[RECORD SET]

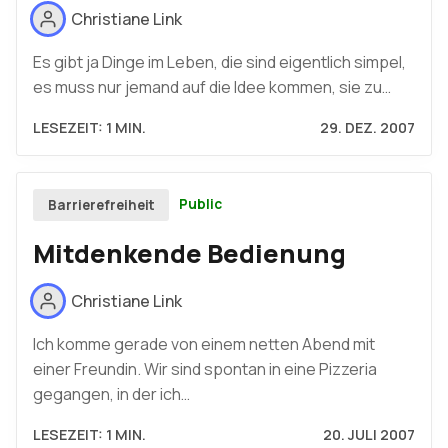
Christiane Link
Es gibt ja Dinge im Leben, die sind eigentlich simpel,
es muss nur jemand auf die Idee kommen, sie zu…
LESEZEIT: 1 MIN.
29. DEZ. 2007
Public
Barrierefreiheit
Mitdenkende Bedienung
Christiane Link
Ich komme gerade von einem netten Abend mit
einer Freundin. Wir sind spontan in eine Pizzeria
gegangen, in der ich…
LESEZEIT: 1 MIN.
20. JULI 2007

[TASK DIRECTIONS]
Could you write out every line of text in the records above, word for word, leaving the pictures out?

[RESULT BELOW]
Christiane Link
Es gibt ja Dinge im Leben, die sind eigentlich simpel,
es muss nur jemand auf die Idee kommen, sie zu…
LESEZEIT: 1 MIN.
29. DEZ. 2007
Public
Barrierefreiheit
Mitdenkende Bedienung
Christiane Link
Ich komme gerade von einem netten Abend mit
einer Freundin. Wir sind spontan in eine Pizzeria
gegangen, in der ich…
LESEZEIT: 1 MIN.
20. JULI 2007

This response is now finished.